Наступил день, когда последнее яблоко было сорвано и съедено. Верещагин слез с дерева. Он подошел к окну, сжимая в кулаке записку. Первые любовные послания обычно содержат одну и ту же сакраментальную словесную триаду: «Я тебя люблю», но Верещагин уже и в то время не умел довольствоваться малым; «Я тебя люблю» он, конечно, написал, но точки не поставил – запятую, и дальше: «а ты меня?» – его всегда раздражали анизотропные потоки информации, он всю жизнь боролся за установление четкой обратной связи – с людьми, с женщинами, с природой, с Богом…

Он дотянулся до раскрытой форточки и вбросил в нее записку, размахнувшись сильно, как яблоком.

Девочка метнулась в глубину комнаты, как пантера. Она не появлялась примерно с час. Верещагин с угрюмым упорством бродил под окном, пиная опавшие с яблони листья – оранжевые, бурые, желтые. Красные он пинал тоже, цвета не замечая. Это гораздо позже, почти в сорок лет, он вспомнил свою первую любовь и вдруг увидел все листья сразу: оранжевые, бурые, желтые и красные. «Как же так? – подумал он.- Неужели четырех цветов?»

Когда девочка снова появилась в окне, ее лицо не выражало ни гнева, ни радости, ни смущения. Оно было шутливым и непроницаемым, как всегда. Женщины обучаются искусству владеть собой: они либо владеют им от рождения, либо до смерти не владеют собой.

В форточку вылетела ответная записка – аккуратно сложенный листочек. «Не знаю. Кажется, да»,- отвечала девочка на вопрос: «А ты меня?»

Верещагин убежал с запиской домой, он читал ее, перечитывал, гладил, комкал, ужасался и ликовал. Ему казалось, что он совершил умыкание невесты.

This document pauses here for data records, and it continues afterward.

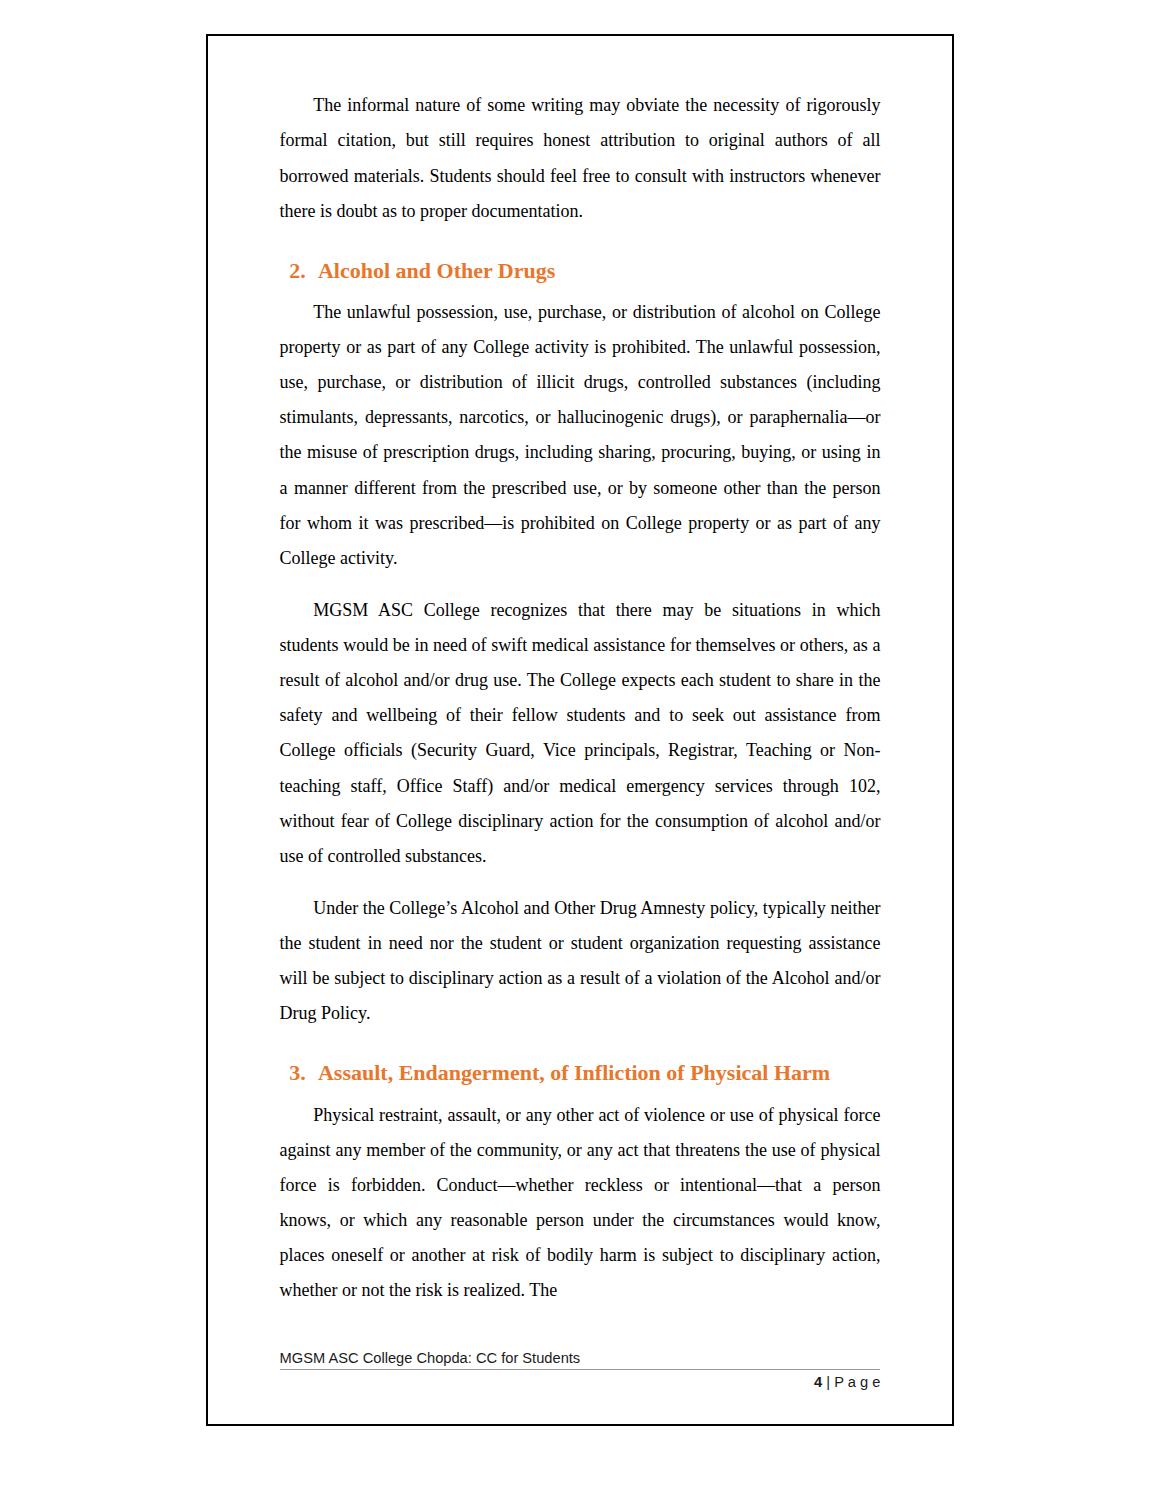The informal nature of some writing may obviate the necessity of rigorously formal citation, but still requires honest attribution to original authors of all borrowed materials. Students should feel free to consult with instructors whenever there is doubt as to proper documentation.
2. Alcohol and Other Drugs
The unlawful possession, use, purchase, or distribution of alcohol on College property or as part of any College activity is prohibited. The unlawful possession, use, purchase, or distribution of illicit drugs, controlled substances (including stimulants, depressants, narcotics, or hallucinogenic drugs), or paraphernalia—or the misuse of prescription drugs, including sharing, procuring, buying, or using in a manner different from the prescribed use, or by someone other than the person for whom it was prescribed—is prohibited on College property or as part of any College activity.
MGSM ASC College recognizes that there may be situations in which students would be in need of swift medical assistance for themselves or others, as a result of alcohol and/or drug use. The College expects each student to share in the safety and wellbeing of their fellow students and to seek out assistance from College officials (Security Guard, Vice principals, Registrar, Teaching or Non-teaching staff, Office Staff) and/or medical emergency services through 102, without fear of College disciplinary action for the consumption of alcohol and/or use of controlled substances.
Under the College’s Alcohol and Other Drug Amnesty policy, typically neither the student in need nor the student or student organization requesting assistance will be subject to disciplinary action as a result of a violation of the Alcohol and/or Drug Policy.
3. Assault, Endangerment, of Infliction of Physical Harm
Physical restraint, assault, or any other act of violence or use of physical force against any member of the community, or any act that threatens the use of physical force is forbidden. Conduct—whether reckless or intentional—that a person knows, or which any reasonable person under the circumstances would know, places oneself or another at risk of bodily harm is subject to disciplinary action, whether or not the risk is realized. The
MGSM ASC College Chopda: CC for Students
4 | P a g e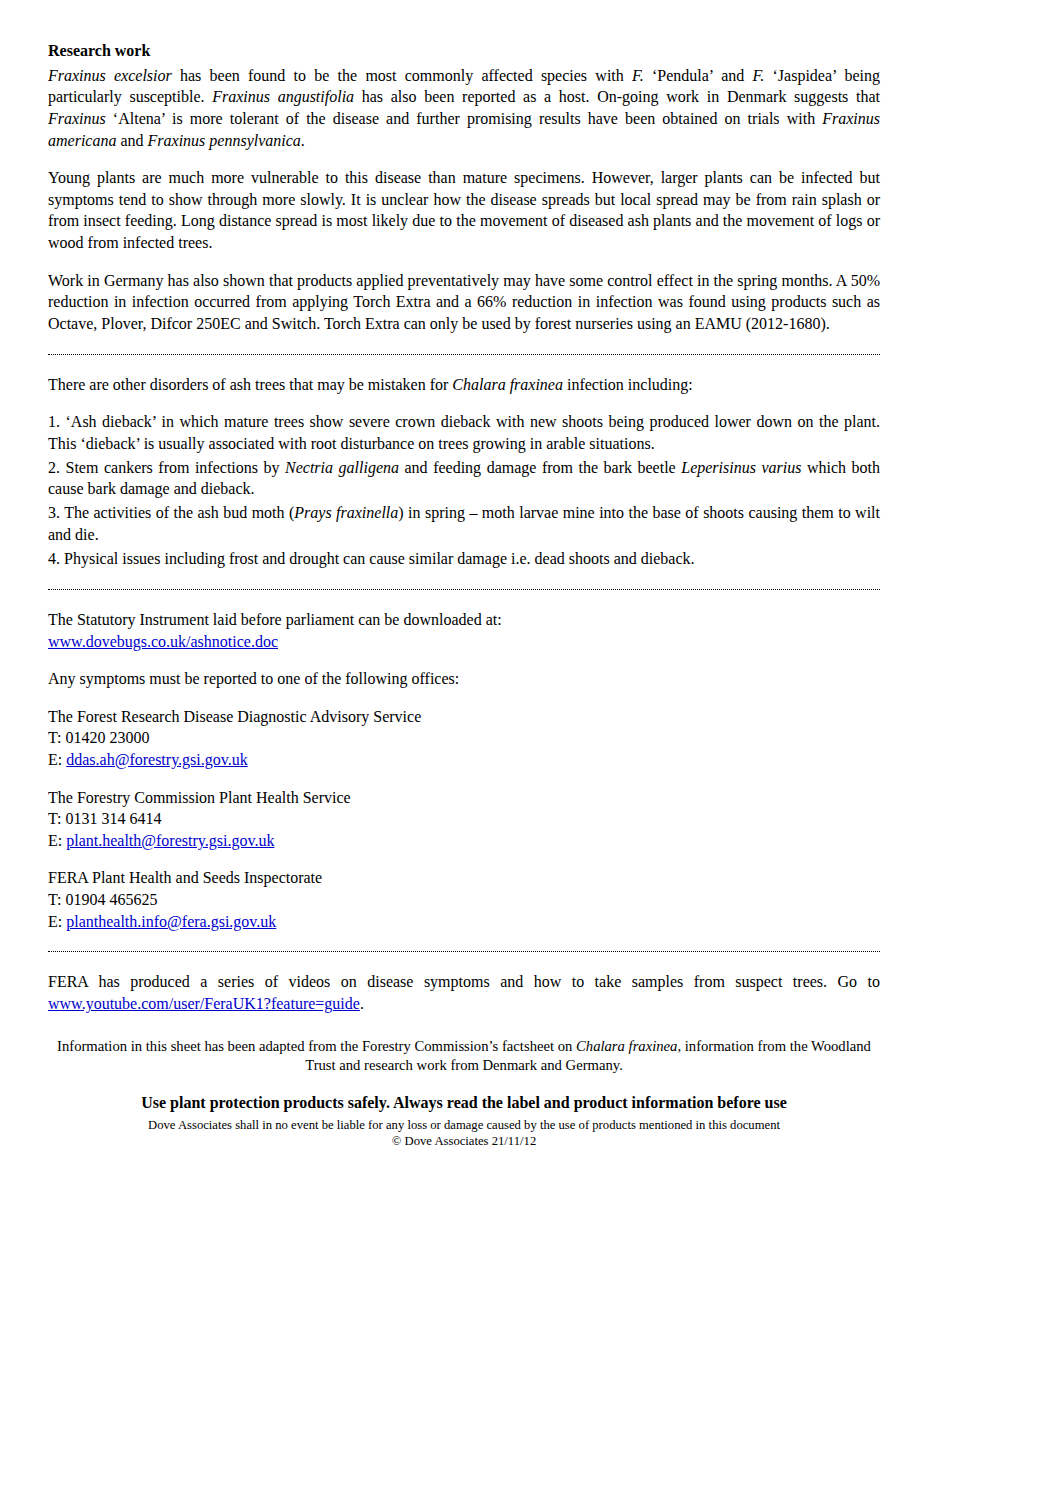Research work
Fraxinus excelsior has been found to be the most commonly affected species with F. ‘Pendula’ and F. ‘Jaspidea’ being particularly susceptible. Fraxinus angustifolia has also been reported as a host. On-going work in Denmark suggests that Fraxinus ‘Altena’ is more tolerant of the disease and further promising results have been obtained on trials with Fraxinus americana and Fraxinus pennsylvanica.
Young plants are much more vulnerable to this disease than mature specimens. However, larger plants can be infected but symptoms tend to show through more slowly. It is unclear how the disease spreads but local spread may be from rain splash or from insect feeding. Long distance spread is most likely due to the movement of diseased ash plants and the movement of logs or wood from infected trees.
Work in Germany has also shown that products applied preventatively may have some control effect in the spring months. A 50% reduction in infection occurred from applying Torch Extra and a 66% reduction in infection was found using products such as Octave, Plover, Difcor 250EC and Switch. Torch Extra can only be used by forest nurseries using an EAMU (2012-1680).
There are other disorders of ash trees that may be mistaken for Chalara fraxinea infection including:
1. ‘Ash dieback’ in which mature trees show severe crown dieback with new shoots being produced lower down on the plant. This ‘dieback’ is usually associated with root disturbance on trees growing in arable situations.
2. Stem cankers from infections by Nectria galligena and feeding damage from the bark beetle Leperisinus varius which both cause bark damage and dieback.
3. The activities of the ash bud moth (Prays fraxinella) in spring – moth larvae mine into the base of shoots causing them to wilt and die.
4. Physical issues including frost and drought can cause similar damage i.e. dead shoots and dieback.
The Statutory Instrument laid before parliament can be downloaded at:
www.dovebugs.co.uk/ashnotice.doc
Any symptoms must be reported to one of the following offices:
The Forest Research Disease Diagnostic Advisory Service
T: 01420 23000
E: ddas.ah@forestry.gsi.gov.uk
The Forestry Commission Plant Health Service
T: 0131 314 6414
E: plant.health@forestry.gsi.gov.uk
FERA Plant Health and Seeds Inspectorate
T: 01904 465625
E: planthealth.info@fera.gsi.gov.uk
FERA has produced a series of videos on disease symptoms and how to take samples from suspect trees. Go to www.youtube.com/user/FeraUK1?feature=guide.
Information in this sheet has been adapted from the Forestry Commission’s factsheet on Chalara fraxinea, information from the Woodland Trust and research work from Denmark and Germany.
Use plant protection products safely. Always read the label and product information before use
Dove Associates shall in no event be liable for any loss or damage caused by the use of products mentioned in this document
© Dove Associates 21/11/12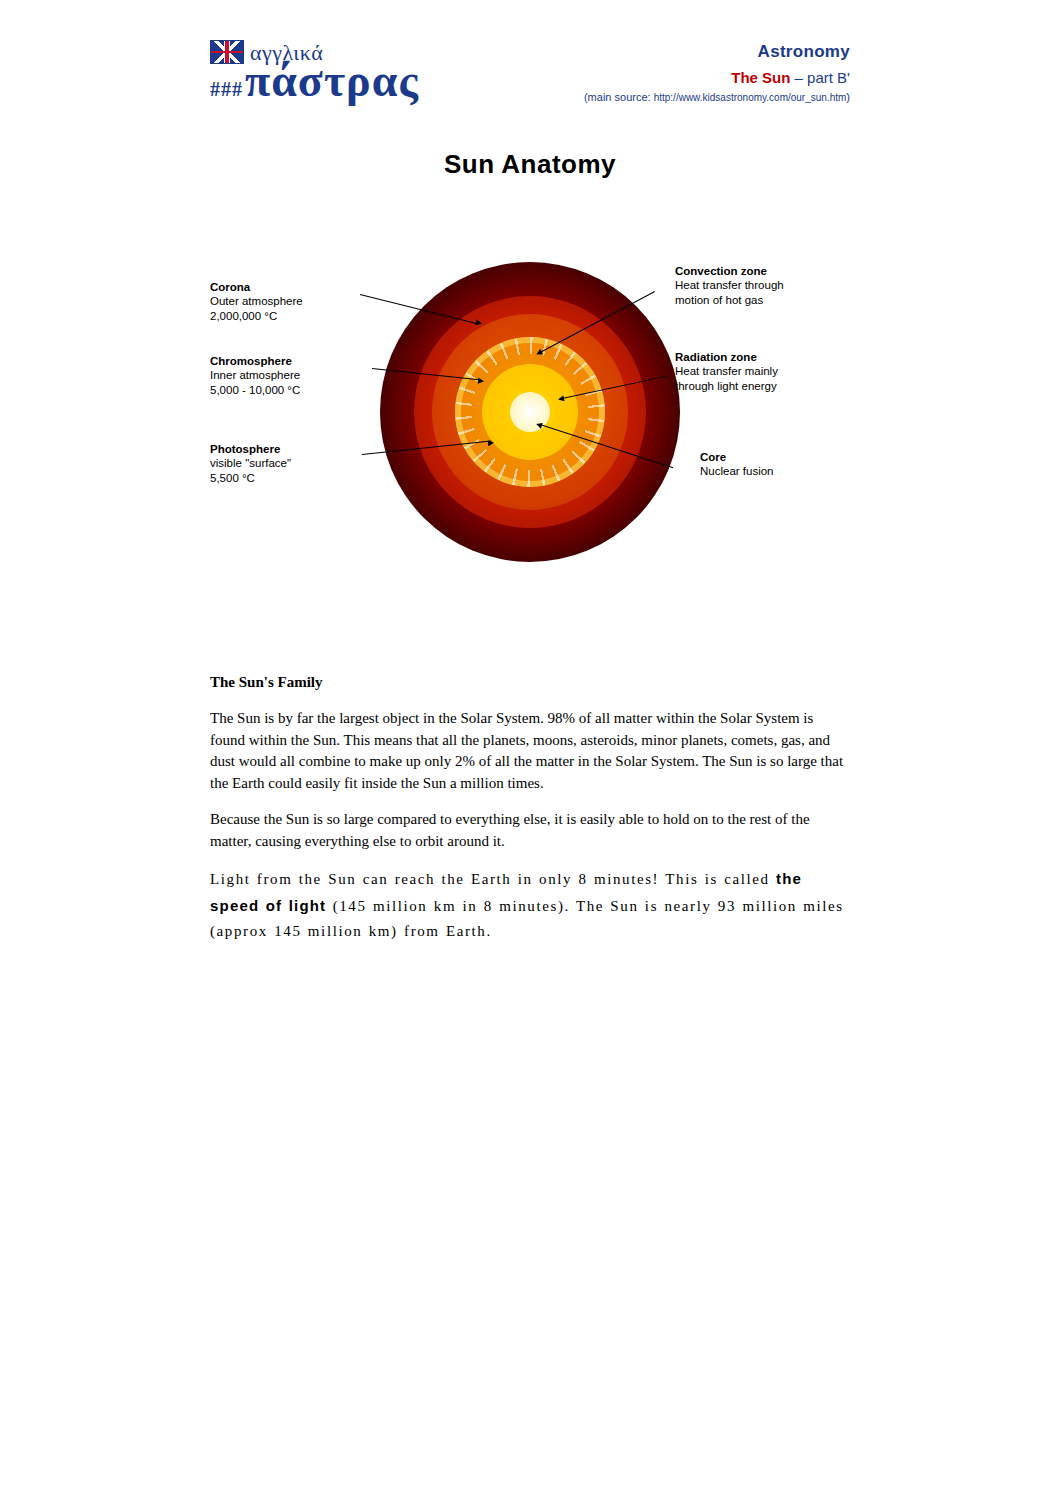αγγλικά
###πάστρας
Astronomy
The Sun – part B'
(main source: http://www.kidsastronomy.com/our_sun.htm)
Sun Anatomy
Corona
Outer atmosphere
2,000,000 °C
Chromosphere
Inner atmosphere
5,000 - 10,000 °C
Photosphere
visible "surface"
5,500 °C
Convection zone
Heat transfer through
motion of hot gas
Radiation zone
Heat transfer mainly
through light energy
Core
Nuclear fusion
The Sun's Family
The Sun is by far the largest object in the Solar System. 98% of all matter within the Solar System is found within the Sun. This means that all the planets, moons, asteroids, minor planets, comets, gas, and dust would all combine to make up only 2% of all the matter in the Solar System. The Sun is so large that the Earth could easily fit inside the Sun a million times.
Because the Sun is so large compared to everything else, it is easily able to hold on to the rest of the matter, causing everything else to orbit around it.
Light from the Sun can reach the Earth in only 8 minutes! This is called the speed of light (145 million km in 8 minutes). The Sun is nearly 93 million miles (approx 145 million km) from Earth.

Может, пальцы у Верещагина дрожали, когда он разглаживал и перечитывал записку, теперь трудно вспомнить. Ведь более четверти века прошло с тех пор, почти тридцать раз Земля обернулась вокруг Солнца, звезды изменили свой блеск, а иных уже нет, и законы природы стали не такими, как прежде: одни вошли в силу, другие – чуть одряхлели, и Земля притягивает к себе род людской не так, как четверть века тому назад, и потоки света несутся через бездну вселенной уже с некоторой одышкой, правда не настолько пока еще шумной, чтоб быть услышанной несовершенным человеческим ухом.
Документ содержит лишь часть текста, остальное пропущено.